Looking for a new recipe to spice up your barbecue game this weekend? Try this twist on grilled brats, just in time for Labor Day.
Bratwursts are typically one of the star dishes for Oktoberfest meals, but don’t count them out of your neighborhood barbecues. A plate of grilled brats can easily replace any hotdog, providing more flavor and more meat on the bun. Just with a bit of mustard, the backyard bite is already to-die-for. Recently, though, one chef decided to take this delectable dish one step further by skewering it with a few veggies.
Creator of lifestyle blog “Around My Family Table” Wendy O’Neal spilled her secrets of the stove with Fox News. O’Neal began her blog in 2009 to help families like hers add some new flavors and conversations to the dinner table. A true champion of the kitchen, O’Neal has even competed at the World Food Championships in the Food Blogger Division.
“I believe getting families around the dinner table for quality time is super important. That’s why even though I cook mostly from scratch, I do take the occasional shortcut when in a time crunch,” O’Neal shared on her website, adding that she tries to feed her family healthy foods.
Ready for her game-changing grilled brat kabob and mustard sauce recipe? Check out the details below.
Mustard BBQ Sauce
3/4 cup yellow mustard
3/4 cup apple cider vinegar
1 tsp coarse kosher salt
2 tbs light brown sugar
1 1/2 tbs butter (regular or dairy free)
1 tbs ketchup
1/2 tsp ground black pepper
1 tsp hot sauce (like Frank’s)
1 tsp garlic powder
1 package Johnsonville Brats, any flavor
1 large red onion
2 medium zucchini
2 bell peppers, any color
1 small package whole button mushrooms
1 small container grape or cherry tomatoes
10 baby potatoes
10 bamboo skewers
1. In a medium saucepan, combine all the ingredients for the BBQ sauce, stir and let simmer over medium-low heat for 10 minutes. Stir occasionally. Soak bamboo skewers in water.

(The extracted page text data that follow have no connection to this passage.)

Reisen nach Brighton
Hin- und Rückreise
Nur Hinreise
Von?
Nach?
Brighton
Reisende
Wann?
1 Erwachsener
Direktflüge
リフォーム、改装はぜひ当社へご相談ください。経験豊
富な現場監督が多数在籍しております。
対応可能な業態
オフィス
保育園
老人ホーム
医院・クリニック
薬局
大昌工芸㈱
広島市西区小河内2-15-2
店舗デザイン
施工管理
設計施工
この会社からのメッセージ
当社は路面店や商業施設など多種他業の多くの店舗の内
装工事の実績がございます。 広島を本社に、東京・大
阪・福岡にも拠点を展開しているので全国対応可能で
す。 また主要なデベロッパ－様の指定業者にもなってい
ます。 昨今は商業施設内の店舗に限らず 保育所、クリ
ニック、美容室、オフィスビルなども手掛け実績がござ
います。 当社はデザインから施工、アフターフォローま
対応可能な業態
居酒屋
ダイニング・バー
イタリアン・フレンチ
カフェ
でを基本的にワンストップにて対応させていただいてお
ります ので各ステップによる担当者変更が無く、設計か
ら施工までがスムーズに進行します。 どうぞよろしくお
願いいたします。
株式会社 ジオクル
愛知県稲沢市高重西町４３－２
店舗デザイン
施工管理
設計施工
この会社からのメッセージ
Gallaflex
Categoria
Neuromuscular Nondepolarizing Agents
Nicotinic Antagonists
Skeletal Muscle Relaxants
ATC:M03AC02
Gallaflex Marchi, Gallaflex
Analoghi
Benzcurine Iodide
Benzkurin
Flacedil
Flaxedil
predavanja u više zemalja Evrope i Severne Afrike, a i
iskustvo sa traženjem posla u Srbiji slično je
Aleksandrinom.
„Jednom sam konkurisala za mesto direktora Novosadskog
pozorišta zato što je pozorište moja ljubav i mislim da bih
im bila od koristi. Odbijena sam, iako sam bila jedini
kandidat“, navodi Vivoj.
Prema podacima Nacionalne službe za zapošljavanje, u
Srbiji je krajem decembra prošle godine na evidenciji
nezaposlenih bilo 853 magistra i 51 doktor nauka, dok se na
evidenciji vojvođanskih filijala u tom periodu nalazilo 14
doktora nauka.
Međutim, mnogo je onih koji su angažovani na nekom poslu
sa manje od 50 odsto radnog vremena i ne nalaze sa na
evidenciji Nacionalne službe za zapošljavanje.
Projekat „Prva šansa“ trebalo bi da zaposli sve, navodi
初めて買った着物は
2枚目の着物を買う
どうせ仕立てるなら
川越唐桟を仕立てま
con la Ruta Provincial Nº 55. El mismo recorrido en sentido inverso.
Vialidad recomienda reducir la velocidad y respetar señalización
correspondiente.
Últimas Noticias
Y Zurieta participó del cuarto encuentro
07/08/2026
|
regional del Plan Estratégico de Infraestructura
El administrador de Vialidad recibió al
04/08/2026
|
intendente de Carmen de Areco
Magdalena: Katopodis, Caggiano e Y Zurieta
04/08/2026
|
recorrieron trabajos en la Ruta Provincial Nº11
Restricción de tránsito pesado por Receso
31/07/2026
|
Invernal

2. Start the grill and prepare for medium-hot, direct grilling.
3. Cut brats into 5 pieces each and cut vegetables (except small potatoes, tomatoes, and mushrooms) into 2-inch pieces. Remove bamboo skewers from water and fill up skewers with 2-3 pieces of meat and various vegetables. Leave a 2-inch piece of bamboo open at the end for easy turning and top the skewers with a potato or a mushroom to help keep everything secure.

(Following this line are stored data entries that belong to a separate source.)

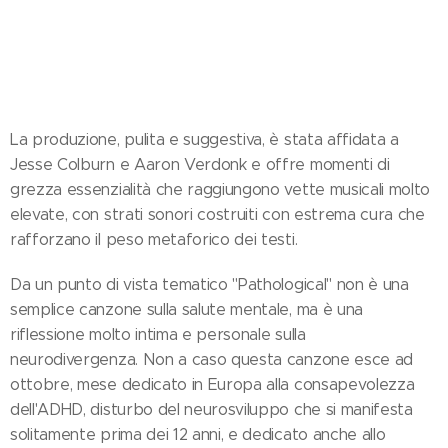
La produzione, pulita e suggestiva, è stata affidata a
Jesse Colburn e Aaron Verdonk e offre momenti di
grezza essenzialità che raggiungono vette musicali molto
elevate, con strati sonori costruiti con estrema cura che
rafforzano il peso metaforico dei testi.
Da un punto di vista tematico "Pathological" non è una
semplice canzone sulla salute mentale, ma è una
riflessione molto intima e personale sulla
neurodivergenza. Non a caso questa canzone esce ad
ottobre, mese dedicato in Europa alla consapevolezza
dell'ADHD, disturbo del neurosviluppo che si manifesta
solitamente prima dei 12 anni, e dedicato anche allo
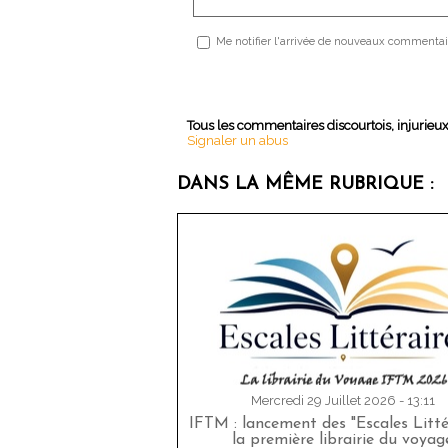
Me notifier l'arrivée de nouveaux commentai
Tous les commentaires discourtois, injurieu
Signaler un abus
DANS LA MÊME RUBRIQUE :
Mercredi 29 Juillet 2026 - 13:11
IFTM : lancement des "Escales Littér
la première librairie du voyag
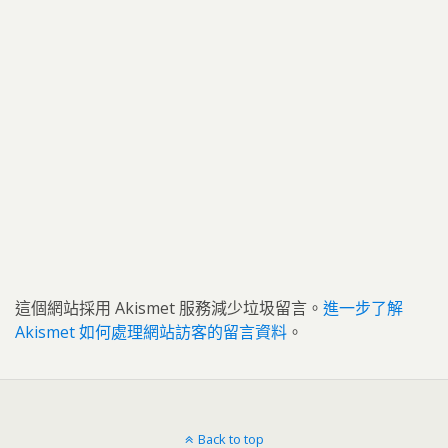
這個網站採用 Akismet 服務減少垃圾留言。
進一步了解
Akismet 如何處理網站訪客的留言資料
。
Back to top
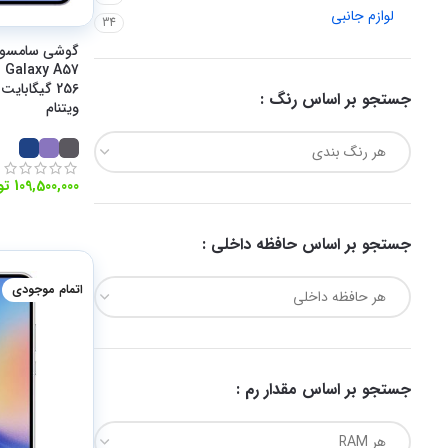
لوازم جانبی
34
گوشی سامسو
جستجو بر اساس رنگ :
ویتنام
هر رنگ بندی
تو
جستجو بر اساس حافظه داخلی :
اتمام موجودی
هر حافظه داخلی
جستجو بر اساس مقدار رم :
هر RAM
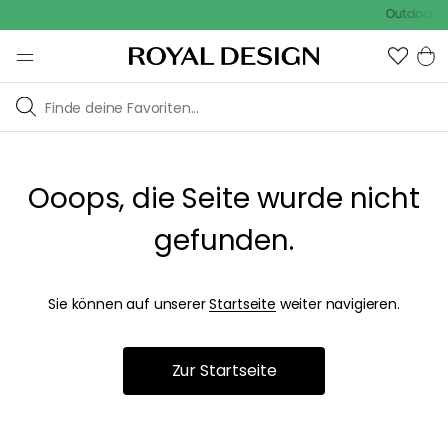
Outdoor Sa
Ooops, die Seite wurde nicht
gefunden.
Sie können auf unserer
Startseite
weiter navigieren.
Zur Startseite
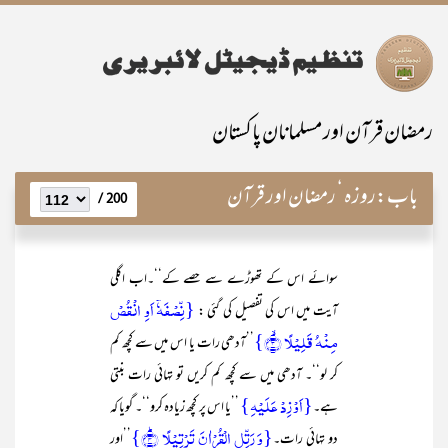
رمضان قرآن اور مسلمانان پاکستان
باب:
روزہ ‘ رمضان اور قرآن
200 /
سوائے اس کے تھوڑے سے حصے کے‘‘۔اب اگلی
{نِّصۡفَہٗۤ اَوِ انۡقُصۡ
آیت میں اس کی تفصیل کی گئی :
مِنۡہُ قَلِیۡلًا ۙ﴿۳﴾}
’’آدھی رات یا اس میں سے کچھ کم
کر لو‘‘۔ آدھی میں سے کچھ کم کریں تو تہائی رات بنتی
{اَوْ زِدْ عَلَیْہِ}
ہے۔
’’یا اس پر کچھ زیادہ کرو‘‘۔ گویا کہ
{وَ رَتِّلِ الۡقُرۡاٰنَ تَرۡتِیۡلًا ؕ﴿۴﴾}
دو تہائی رات۔
’’اور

4. Remove BBQ sauce from heat, taste, and adjust seasonings. Reserve half the sauce. Put skewers on the grill over direct heat for 6 minutes. Turn and let cook for 6 more minutes. Turn once again and baste with BBQ sauce, let cook 3 minutes before turning again. Baste and let finish cooking for about 3 more minutes.
5. Let cool slightly before serving with reserved Mustard BBQ sauce.